[Records from a collection]
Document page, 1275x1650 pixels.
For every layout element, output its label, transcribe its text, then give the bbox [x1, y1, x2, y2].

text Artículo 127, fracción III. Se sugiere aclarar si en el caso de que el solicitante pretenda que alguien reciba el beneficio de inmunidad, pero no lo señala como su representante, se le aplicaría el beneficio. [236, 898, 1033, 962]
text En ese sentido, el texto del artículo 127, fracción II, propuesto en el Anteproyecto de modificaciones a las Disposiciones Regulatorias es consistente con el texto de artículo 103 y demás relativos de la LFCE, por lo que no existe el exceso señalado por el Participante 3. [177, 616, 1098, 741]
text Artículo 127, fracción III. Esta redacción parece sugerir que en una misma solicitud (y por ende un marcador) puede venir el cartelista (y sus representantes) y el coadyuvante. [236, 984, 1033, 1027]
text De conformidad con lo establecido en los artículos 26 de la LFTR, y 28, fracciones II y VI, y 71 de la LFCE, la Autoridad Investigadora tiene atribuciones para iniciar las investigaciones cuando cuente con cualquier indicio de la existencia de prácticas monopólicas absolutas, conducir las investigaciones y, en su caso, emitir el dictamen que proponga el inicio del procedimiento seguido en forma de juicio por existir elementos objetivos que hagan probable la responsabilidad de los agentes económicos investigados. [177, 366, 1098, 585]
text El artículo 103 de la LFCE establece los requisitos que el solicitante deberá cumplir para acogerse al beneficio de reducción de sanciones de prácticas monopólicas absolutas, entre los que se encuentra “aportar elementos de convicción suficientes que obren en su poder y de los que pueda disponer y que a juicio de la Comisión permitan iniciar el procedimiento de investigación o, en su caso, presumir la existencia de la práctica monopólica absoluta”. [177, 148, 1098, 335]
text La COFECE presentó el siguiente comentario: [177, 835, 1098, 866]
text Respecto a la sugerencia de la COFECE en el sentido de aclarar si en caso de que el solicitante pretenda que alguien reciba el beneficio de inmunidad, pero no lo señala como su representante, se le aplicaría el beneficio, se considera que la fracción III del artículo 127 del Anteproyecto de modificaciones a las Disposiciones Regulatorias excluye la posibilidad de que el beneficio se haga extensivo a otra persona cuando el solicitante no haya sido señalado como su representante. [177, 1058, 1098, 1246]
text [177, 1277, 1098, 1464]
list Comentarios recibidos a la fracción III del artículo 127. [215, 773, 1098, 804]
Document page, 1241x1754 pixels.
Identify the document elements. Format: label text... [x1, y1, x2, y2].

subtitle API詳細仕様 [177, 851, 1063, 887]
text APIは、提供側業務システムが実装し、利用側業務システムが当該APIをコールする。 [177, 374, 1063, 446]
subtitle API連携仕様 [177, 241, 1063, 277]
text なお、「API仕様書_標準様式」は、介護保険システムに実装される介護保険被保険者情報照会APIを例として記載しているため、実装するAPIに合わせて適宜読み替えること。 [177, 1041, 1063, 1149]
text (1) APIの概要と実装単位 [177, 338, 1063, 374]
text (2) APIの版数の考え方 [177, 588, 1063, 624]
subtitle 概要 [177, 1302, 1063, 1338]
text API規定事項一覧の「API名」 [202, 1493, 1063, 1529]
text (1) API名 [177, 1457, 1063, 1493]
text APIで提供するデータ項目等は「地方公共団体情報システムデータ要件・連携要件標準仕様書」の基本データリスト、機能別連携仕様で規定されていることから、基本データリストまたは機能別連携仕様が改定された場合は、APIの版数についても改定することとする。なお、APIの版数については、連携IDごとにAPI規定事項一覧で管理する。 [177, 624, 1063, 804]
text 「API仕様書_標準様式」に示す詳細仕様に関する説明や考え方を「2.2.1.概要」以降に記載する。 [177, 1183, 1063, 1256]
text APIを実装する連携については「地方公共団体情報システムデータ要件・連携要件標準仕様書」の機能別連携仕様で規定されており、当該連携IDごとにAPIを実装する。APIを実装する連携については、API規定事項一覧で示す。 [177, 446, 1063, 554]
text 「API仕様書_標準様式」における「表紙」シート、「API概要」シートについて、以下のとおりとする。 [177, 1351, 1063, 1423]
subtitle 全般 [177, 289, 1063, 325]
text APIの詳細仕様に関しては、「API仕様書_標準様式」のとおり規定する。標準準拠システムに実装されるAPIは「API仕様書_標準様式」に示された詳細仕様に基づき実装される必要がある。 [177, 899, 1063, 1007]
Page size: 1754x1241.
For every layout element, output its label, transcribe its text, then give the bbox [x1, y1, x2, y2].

→ **EXERCISE DETAILS**: Starting from the first line above, copy the data through to the last line exactly.

→ **SOLVED PROBLEM**:
Document page, 1275x1650 pixels.
For every layout element, output its label, transcribe its text, then give the bbox [x1, y1, x2, y2].

text Artículo 127, fracción III. Se sugiere aclarar si en el caso de que el solicitante pretenda que alguien reciba el beneficio de inmunidad, pero no lo señala como su representante, se le aplicaría el beneficio. [236, 898, 1033, 962]
text En ese sentido, el texto del artículo 127, fracción II, propuesto en el Anteproyecto de modificaciones a las Disposiciones Regulatorias es consistente con el texto de artículo 103 y demás relativos de la LFCE, por lo que no existe el exceso señalado por el Participante 3. [177, 616, 1098, 741]
text Artículo 127, fracción III. Esta redacción parece sugerir que en una misma solicitud (y por ende un marcador) puede venir el cartelista (y sus representantes) y el coadyuvante. [236, 984, 1033, 1027]
text De conformidad con lo establecido en los artículos 26 de la LFTR, y 28, fracciones II y VI, y 71 de la LFCE, la Autoridad Investigadora tiene atribuciones para iniciar las investigaciones cuando cuente con cualquier indicio de la existencia de prácticas monopólicas absolutas, conducir las investigaciones y, en su caso, emitir el dictamen que proponga el inicio del procedimiento seguido en forma de juicio por existir elementos objetivos que hagan probable la responsabilidad de los agentes económicos investigados. [177, 366, 1098, 585]
text El artículo 103 de la LFCE establece los requisitos que el solicitante deberá cumplir para acogerse al beneficio de reducción de sanciones de prácticas monopólicas absolutas, entre los que se encuentra “aportar elementos de convicción suficientes que obren en su poder y de los que pueda disponer y que a juicio de la Comisión permitan iniciar el procedimiento de investigación o, en su caso, presumir la existencia de la práctica monopólica absoluta”. [177, 148, 1098, 335]
text La COFECE presentó el siguiente comentario: [177, 835, 1098, 866]
text Respecto a la sugerencia de la COFECE en el sentido de aclarar si en caso de que el solicitante pretenda que alguien reciba el beneficio de inmunidad, pero no lo señala como su representante, se le aplicaría el beneficio, se considera que la fracción III del artículo 127 del Anteproyecto de modificaciones a las Disposiciones Regulatorias excluye la posibilidad de que el beneficio se haga extensivo a otra persona cuando el solicitante no haya sido señalado como su representante. [177, 1058, 1098, 1246]
text [177, 1277, 1098, 1464]
list Comentarios recibidos a la fracción III del artículo 127. [215, 773, 1098, 804]
Document page, 1241x1754 pixels.
Identify the document elements. Format: label text... [x1, y1, x2, y2].

subtitle API詳細仕様 [177, 851, 1063, 887]
text APIは、提供側業務システムが実装し、利用側業務システムが当該APIをコールする。 [177, 374, 1063, 446]
subtitle API連携仕様 [177, 241, 1063, 277]
text なお、「API仕様書_標準様式」は、介護保険システムに実装される介護保険被保険者情報照会APIを例として記載しているため、実装するAPIに合わせて適宜読み替えること。 [177, 1041, 1063, 1149]
text (1) APIの概要と実装単位 [177, 338, 1063, 374]
text (2) APIの版数の考え方 [177, 588, 1063, 624]
subtitle 概要 [177, 1302, 1063, 1338]
text API規定事項一覧の「API名」 [202, 1493, 1063, 1529]
text (1) API名 [177, 1457, 1063, 1493]
text APIで提供するデータ項目等は「地方公共団体情報システムデータ要件・連携要件標準仕様書」の基本データリスト、機能別連携仕様で規定されていることから、基本データリストまたは機能別連携仕様が改定された場合は、APIの版数についても改定することとする。なお、APIの版数については、連携IDごとにAPI規定事項一覧で管理する。 [177, 624, 1063, 804]
text 「API仕様書_標準様式」に示す詳細仕様に関する説明や考え方を「2.2.1.概要」以降に記載する。 [177, 1183, 1063, 1256]
text APIを実装する連携については「地方公共団体情報システムデータ要件・連携要件標準仕様書」の機能別連携仕様で規定されており、当該連携IDごとにAPIを実装する。APIを実装する連携については、API規定事項一覧で示す。 [177, 446, 1063, 554]
text 「API仕様書_標準様式」における「表紙」シート、「API概要」シートについて、以下のとおりとする。 [177, 1351, 1063, 1423]
subtitle 全般 [177, 289, 1063, 325]
text APIの詳細仕様に関しては、「API仕様書_標準様式」のとおり規定する。標準準拠システムに実装されるAPIは「API仕様書_標準様式」に示された詳細仕様に基づき実装される必要がある。 [177, 899, 1063, 1007]
Page size: 1754x1241.
For every layout element, output its label, transcribe its text, then give the bbox [x1, y1, x2, y2].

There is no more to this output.